Ablation based strategies are also increasingly used to achieve and maintain sinus rhythm for AF in the general population. The paradigm for these treatments is to electrically isolate the four pulmonary veins from the left atrium because the pulmonary veins have been shown be the site where rapid ectopic beats often originate which is often the trigger for AF in the general population [33]. Further ablation may also be applied to other regions within the left atrium that can act as the substrate for both the initiation and maintenance of AF [33]. In contrast to extensive left atrial ablation there is a reduced focus on the right atrium in AF ablation within the general population.

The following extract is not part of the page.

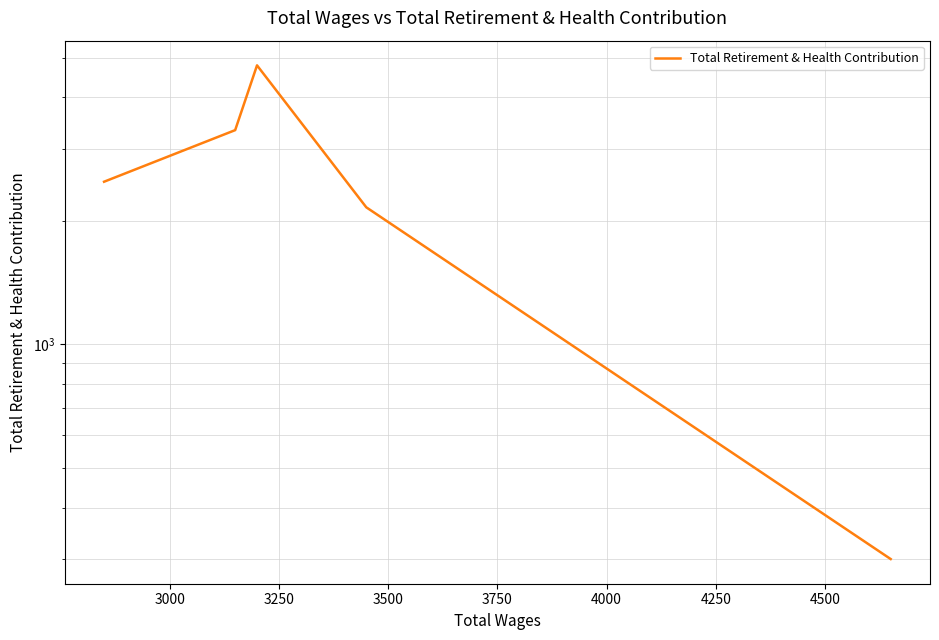

Which has a higher value, 3250 or 3000?

3250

Where ablation is performed in the right atrium the creation of a line across the tricuspid isthmus as described above for atrial flutter is the most common ablation performed [33].

There is limited data behind the mechanisms of the increased rates of atrial fibrillation seen in PAH but it seems likely that the slowing of conduction and increased right atrial size described above are important factors; conversely it is hard to envisage a dominant role for pulmonary vein ectopics in the increased rates of AF seen in the PAH population given the relative preservation of left heart function [10]. In this context the ablation procedures performed for AF in the general population with their focus on pulmonary vein isolation may not be appropriate in the PAH population and there are no reported studies of any ablation procedures being performed for AF in patients with PAH [10].

Whichever strategy is employed in AF there is a higher failure to restore sinus rhythm than in either atrial flutter or AVNRT [10]. This may be due to the absence of an effective ablation strategy, but it may also be that the development of AF is a marker or more severe remodelling in the right atrium suggesting a more advanced underlying disease process. Regardless of the reasons, failure to restore sinus rhythm in AF is associated with a high mortality [8].

Conclusions

Overall there are considerable gaps in our knowledge of arrhythmias in PAH in terms of both pathogenesis and optimal management strategy. The mainstay of medical therapy consists of a combination of amiodarone and DC cardioversion. Catheter ablation is effective in restoring and maintaining sinus rhythm in both atrial flutter and AVNRT and may at present be under used. Atrial fibrillation represents a considerable clinical challenge with limited therapeutic options, a high risk of recurrence and an adverse prognosis.